Sebenarnya akhir-akhir ini saya dan beberapa teman sering sekali mendiskusikan mengenai sekolah-sekolah yang effortnya cukup tinggi demi memenuhi harapan orangtua murid. Terkadang tuntutan itu berlebihan sehingga justru membuat para orangtua lupa akan tugas utamanya sebagai pendidik anak.
Seperti yang dikatakan Ki Hadjar Dewantara, sang Bapak Pendidikan, bahwa pendidikan berawal dari keluarga. Orangtua dan keluarga yang lebih mempunyai tanggung jawab untuk menuntun anaknya menjadi manusia yang beradab dan unggul.
Belakangan ini saya dan suami memang cukup aware dengan beberapa sekolah sebab sulung kami akan masuk taman kanak-kanak.
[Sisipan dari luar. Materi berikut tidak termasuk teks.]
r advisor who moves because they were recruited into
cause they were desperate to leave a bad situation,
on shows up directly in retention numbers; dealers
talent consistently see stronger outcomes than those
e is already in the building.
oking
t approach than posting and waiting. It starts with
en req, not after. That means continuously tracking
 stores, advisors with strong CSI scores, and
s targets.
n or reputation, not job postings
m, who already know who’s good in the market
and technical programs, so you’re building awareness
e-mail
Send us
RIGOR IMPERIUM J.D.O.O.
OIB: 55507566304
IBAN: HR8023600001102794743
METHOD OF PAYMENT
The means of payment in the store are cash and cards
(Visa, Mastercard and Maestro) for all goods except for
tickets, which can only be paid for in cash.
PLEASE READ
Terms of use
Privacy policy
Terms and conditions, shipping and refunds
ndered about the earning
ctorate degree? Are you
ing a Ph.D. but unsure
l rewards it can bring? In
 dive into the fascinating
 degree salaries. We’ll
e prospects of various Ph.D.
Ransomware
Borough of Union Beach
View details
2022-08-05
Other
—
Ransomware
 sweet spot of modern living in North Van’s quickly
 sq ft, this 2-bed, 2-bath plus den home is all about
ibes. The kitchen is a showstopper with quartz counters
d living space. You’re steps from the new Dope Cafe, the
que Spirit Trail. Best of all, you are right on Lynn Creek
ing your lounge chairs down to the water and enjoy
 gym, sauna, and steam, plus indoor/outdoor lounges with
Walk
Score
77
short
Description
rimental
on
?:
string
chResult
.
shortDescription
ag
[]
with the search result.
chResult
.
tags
Meski pilihan untuk home education alias unschooling itu tetap ada tapi kami ingin memberikan pengalaman baru untuk kakak.
Mengenang Sosok Ki Hadjar Dewantara
Ternyata begini ya rasanya mencarikan anak sekolah yang tepat untuknya. Pantas saja, beberapa sharing teman mengatakan bahwa mencari sekolah yang tepat untuk anak itu gampang-gampang sulit.
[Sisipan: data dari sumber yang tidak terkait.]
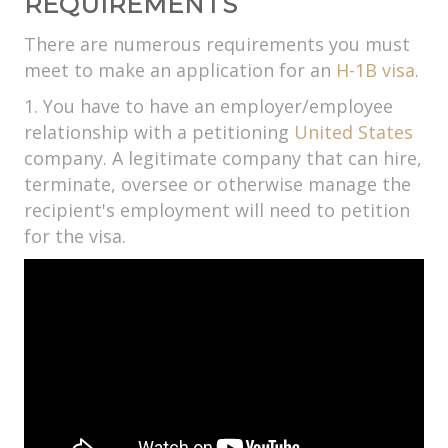
REQUIREMENTS
There are numerous requirements you must
meet to make an application for an
H-1B visa
.
1. You have to have an employer/employee
relationship with a petitioning
United States
company. A legitimate company that can hire,
terminate, oversee or otherwise manage the
recipient's employment will need to petition
for the visa.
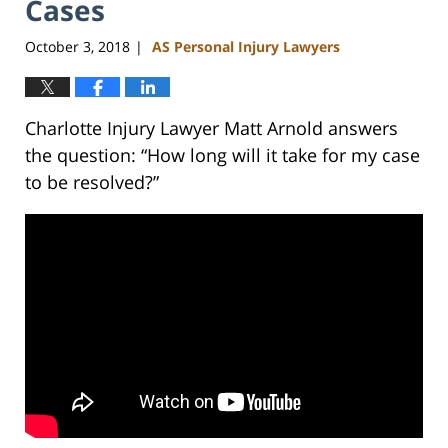
Cases
October 3, 2018
AS Personal Injury Lawyers
|
Charlotte Injury Lawyer Matt Arnold answers
the question: “How long will it take for my case
to be resolved?”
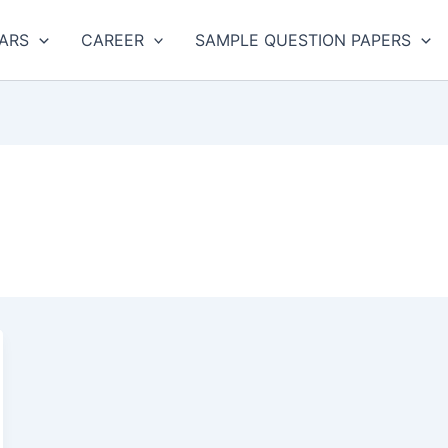
ARS
CAREER
SAMPLE QUESTION PAPERS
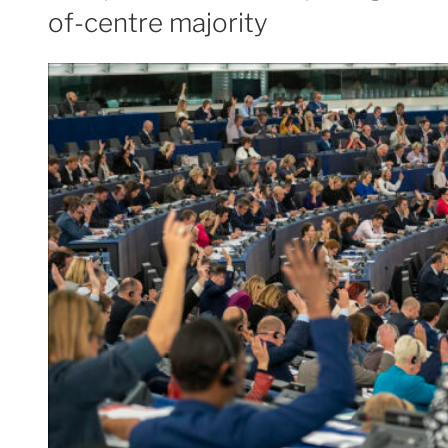
of-centre majority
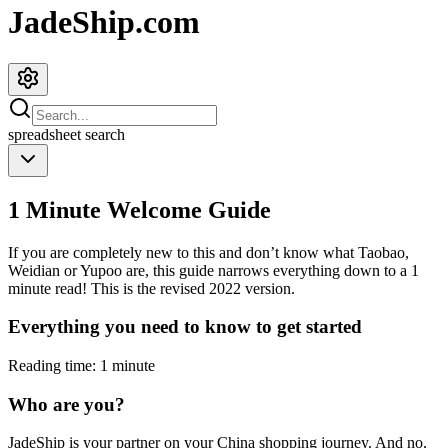
JadeShip.com
spreadsheet
search
1 Minute Welcome Guide
If you are completely new to this and don’t know what Taobao,
Weidian or Yupoo are, this guide narrows everything down to a 1
minute read! This is the revised 2022 version.
Everything you need to know to get started
Reading time: 1 minute
Who are you?
JadeShip
is your partner on your China shopping journey. And no,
Tapi, kami bersyukur dengan pilihan sekolah di daerah kami yang masih terhitung jari. Tidak kebayang kota-kota besar yang menawarkan puluhan model sekolah yang visinya berbeda-beda.
Yah, meski tetap saja kami harus ingat nasihat dari Ki Hadjar Dewantara bahwa pendidikan pertama dan utama bagi anak berawal dari rumah.
By the way, siapa sih yang tidak mengenal Ki Hadjar Dewantara? Beliau adalah menteri pendidikan dan kebudayaan pertama di Indonesia.
Perjuangannya terhadap pendidikan Indonesia sudah tak terhitung. Dimulai sejak negeri kita masih terjajah Belanda hingga 74 tahun kemerdekaan.
Ki Hadjar Dewantara sendiri lahir di Yogyakarta pada 2 Mei 1889 dan wafat di kota yang sama pada 26 April 1959. Kelahiran beliaulah yang menjadi penanda Hari Pendidikan Nasional yang bertepatan dengan hari ini.
Sosok ini bernama asli Raden Mas Soewardi Soerjaningrat dan merupakan aktivis pergerakan kemerdekaan Indonesia, kolumnis (masyaallah ya aktivis jaman dulu itu, kemampuan menulisnya jempol), politisi dan pelopor pendidikan khususnya untuk kaum pribumi.
Gelar Radennya tentu sudah menunjukkan jika Ki Hadjar adalah sosok bangsawan yang diperbolehkan untuk sekolah di sekolah dasar khusus Eropa lalu melanjutkan ke STOVIA, sekolah dokter bumiputera.
Namun, beliau tetap berjuang untuk kaumnya agar mendapat pendidikan yang sama. Saluut.
Beliau pun mendirikan Pendidikan Taman Siswa yang menjadi sekolah formal pertama untuk kaum pribumi saat itu.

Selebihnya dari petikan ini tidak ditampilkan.